Over the past few months, I’ve had the privilege of working with several churches that are interested in developing intergenerational mentoring connections in their congregation. While each situation is unique, there are some common themes that emerge in these conversations. Over my next two posts, I’ll deal with two of them specifically: the first will focus on a perspective that might be helpful at the beginning stages of a mentoring relationship, and the last will deal with the idea of posture.

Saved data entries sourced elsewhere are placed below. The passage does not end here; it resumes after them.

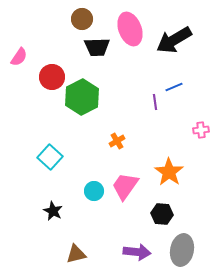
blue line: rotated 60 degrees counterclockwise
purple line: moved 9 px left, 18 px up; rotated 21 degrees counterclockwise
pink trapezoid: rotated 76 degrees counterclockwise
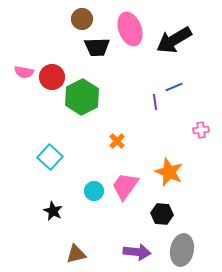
pink semicircle: moved 5 px right, 15 px down; rotated 66 degrees clockwise
orange cross: rotated 14 degrees counterclockwise
orange star: rotated 12 degrees counterclockwise
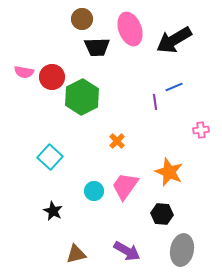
purple arrow: moved 10 px left, 1 px up; rotated 24 degrees clockwise
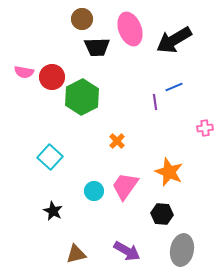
pink cross: moved 4 px right, 2 px up
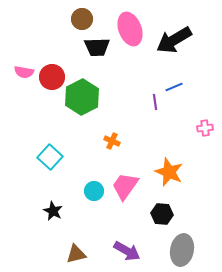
orange cross: moved 5 px left; rotated 21 degrees counterclockwise
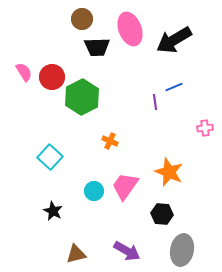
pink semicircle: rotated 132 degrees counterclockwise
orange cross: moved 2 px left
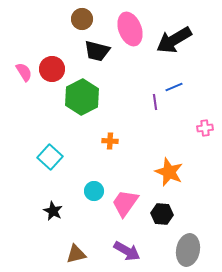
black trapezoid: moved 4 px down; rotated 16 degrees clockwise
red circle: moved 8 px up
orange cross: rotated 21 degrees counterclockwise
pink trapezoid: moved 17 px down
gray ellipse: moved 6 px right
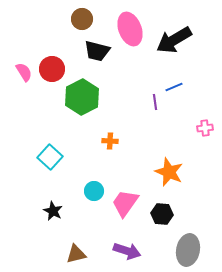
purple arrow: rotated 12 degrees counterclockwise
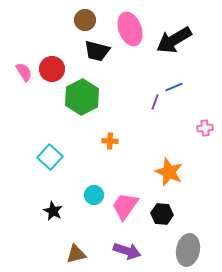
brown circle: moved 3 px right, 1 px down
purple line: rotated 28 degrees clockwise
cyan circle: moved 4 px down
pink trapezoid: moved 3 px down
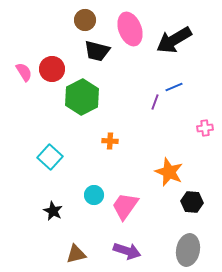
black hexagon: moved 30 px right, 12 px up
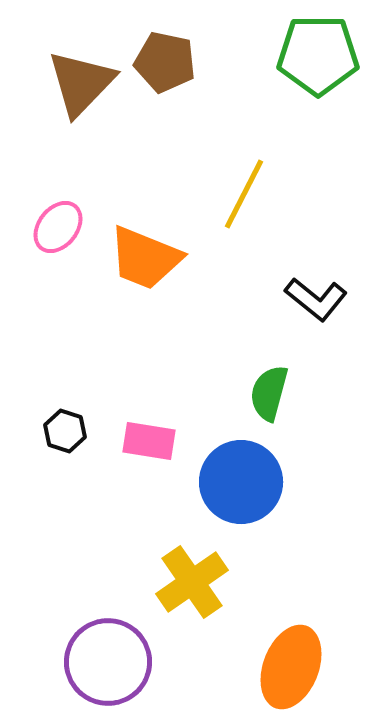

So, what does perspective have to do with mentoring? For many of us, we may be hesitant to begin meeting with a student or emerging adult unless we have a clear idea of what it looks like to be a “successful” mentor. Or we may begin a mentoring connection with someone only to lose momentum if we find our initial conversations to be challenging or even awkward. In doing so, we are experiencing the impact our personal perspective can have on our ability to connect with a younger person. From an “older” person’s point of view, a challenging or awkward beginning to intergenerational connection might be viewed as evidence that they aren’t equipped to be the perfect mentor to an emerging adult.
The good news however, is that young people aren’t looking for their mentors to be perfect, they are merely looking for them to be present in their lives. An older person who is able to shift their perspective to reflect this reality will find that students and emerging adults are simply seeking authentic relationship. All they are looking for is an older person who is committed to journey with them as they move into their next stage of life.